# Miscellaneous > Database Design >  Help Making Use Case Diagram

## jack_fry

Basically I'm a noob with database work and just need a kick start to complete the rest of my other diagrams, seeing as the use case was the first step I thought I would ask for some help  :Big Grin: 

So this is my situation, can someone help me make a use case diagram for someone buying a book from me;

""I own a business which sells textbooks and other
educational books to students attending local secondary schools and tertiary institutions.

I currently sell these items using a small shop in town but have decided to move to an online presence only to reduce the cost to students.

Currently, my business has an established database for inventory items and a sales system to record the details for sales made. Both of these systems will continue to be used and I may make reasonable assumptions as to the type of data these systems contain. 

The sales
system captures details of sales made and updates the inventory system for items sold. The inventory system contains data about individual stock items held including purchase and
sale prices, item description, and quantity on hand. There is currently no system to show details about who buys items because all sales are based on cash (cash, cheque, credit
card, eftpos) transactions.""

----------


## jack_fry

Could a admin or forum mods please delete my original post and replace with the following;

Hey,

Basically im doing an assignment and have to help a local book store convert to a online book store. I need to make diagrams for the following: Use case, Function Decomposition, Conceptual erd, context, level 0 and level 1 and initial data dictionary.

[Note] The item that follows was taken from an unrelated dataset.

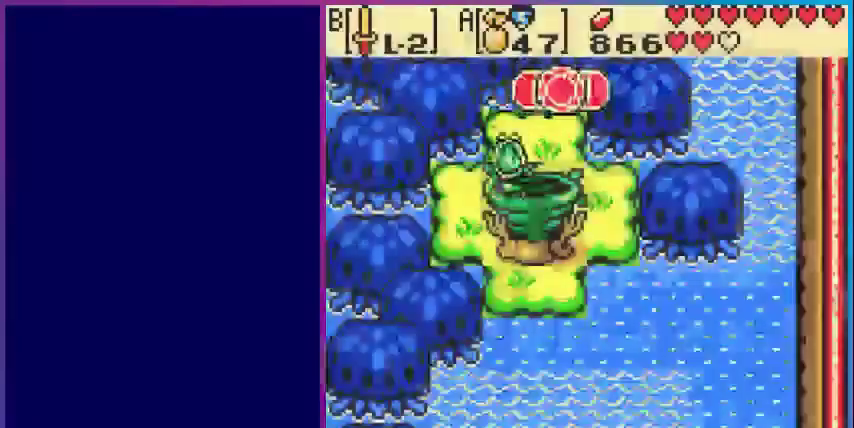
{"buttons": ["DPAD_DOWN"], "events": [[440, "DPAD_DOWN", "down"]]}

I emailed various online stores all but denying me help.

Oh and before anyone posts saying just google it, yes i am well aware of how to use the internet and have searched, so please dont post that lol.

Now I know my chances of anyone willing to help me do this all or any, are pretty slim. So if anyone can help with the lot, please pm me and I can give you the full details on the assignment, please note there maybe an incentive. 

So please help me out. Thanx GB.

----------


## jack_fry

Can a MOD delete this thread. Thanks

----------